In attesa del deposito della sentenza, la Corte ha fatto sapere in serata che le questioni sono state dichiarate non fondate: per accedere alla provetta resta dunque necessaria la presenza di un aspirante padre e una aspirante madre. In mattinata era stata l’Avvocatura dello Stato a difendere la legge davanti ai giudici della Consulta. «Non condivido la tesi per cui esiste un diritto alla genitorialità in assoluto.
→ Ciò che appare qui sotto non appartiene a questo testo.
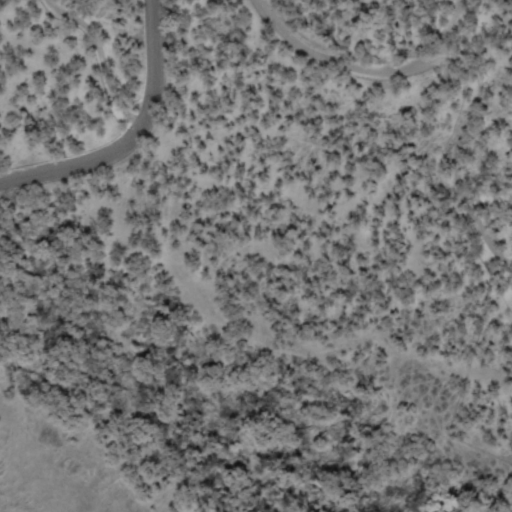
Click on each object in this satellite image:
road: (151, 50)
road: (367, 66)
road: (87, 157)
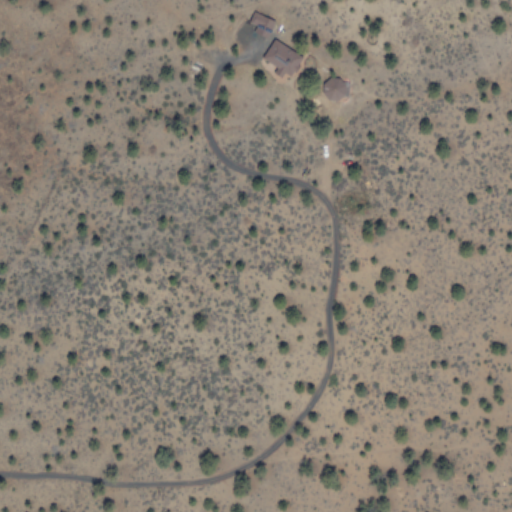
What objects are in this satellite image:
building: (282, 57)
road: (327, 373)
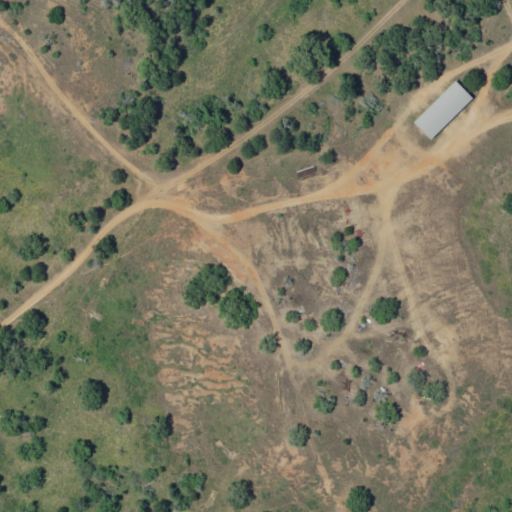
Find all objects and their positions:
building: (442, 110)
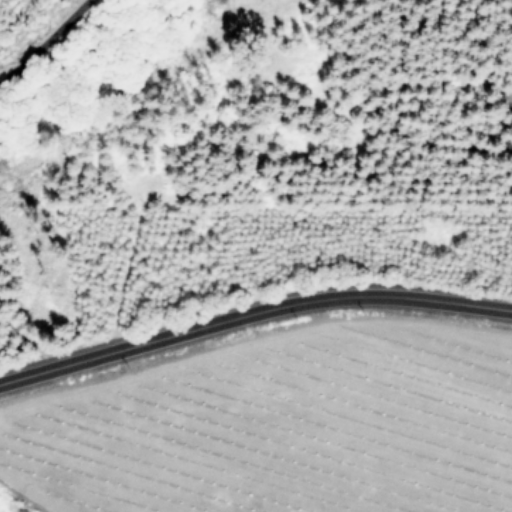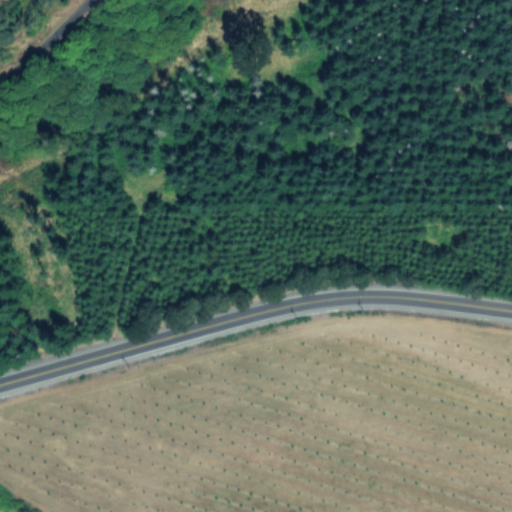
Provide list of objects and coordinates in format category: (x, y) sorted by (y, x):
road: (45, 39)
road: (252, 312)
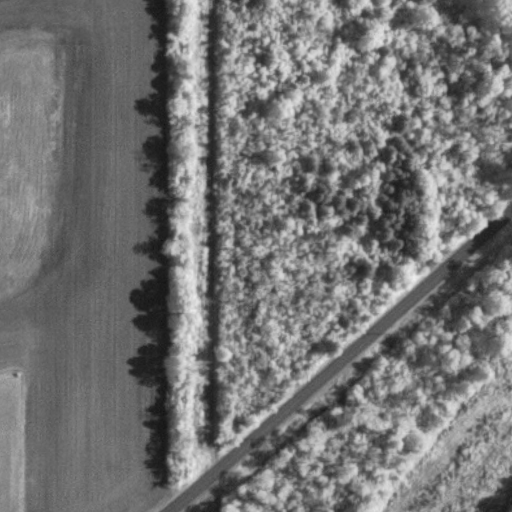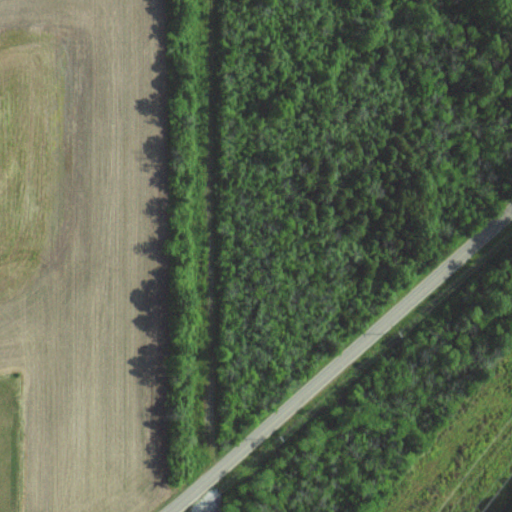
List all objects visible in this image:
road: (342, 361)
L’unico faro sancito dalla giurisprudenza è l’interesse supremo del minore – è la posizione del viceavvocato generale dello Stato Gabriella Palmieri, espresso in rappresentanza della presidenza del Consiglio –. Non è corretta una prospettiva adultocentrica, non ci sono diritti dei genitori verso i figli, ma piuttosto doveri». Inoltre il «bilanciamento dei diversi diritti» spetta al «legislatore nello snodo democratico del sistema», ha spiegato Palmieri, secondo la quale «non tutto ciò che è consentito dalla scienza e dalla tecnica diventa un diritto».

La questione di legittimità costituzionale era stata sollevata dai tribunali di Pordenone e Bolzano durante le cause intentate da due coppie di donne, unite civilmente, che chiedevano di poter fare ricorso alla fecondazione assistita eterologa ma si sono viste respingere la domanda dalle rispettive Asl a norma di legge 40. L’avvocata di una delle due coppie, Maria Antonia Pili, davanti alla Corte costituzionale ha sostenuto che il divieto per le coppie dello stesso sesso è «illegittimo e discriminatorio» perché costringe ad «andare per forza all’estero». Di divieto «irragionevole, privo di razionalità» ha parlato anche l’avvocato Alexander Schuster, che assiste la seconda coppia. «Sono molteplici i principi costituzionali e internazionali violati dalla legge 40 – ha osservato il legale – che non consente a due donne affette da patologie di formare una famiglia». Argomentazioni tuttavia bocciate dalla Corte.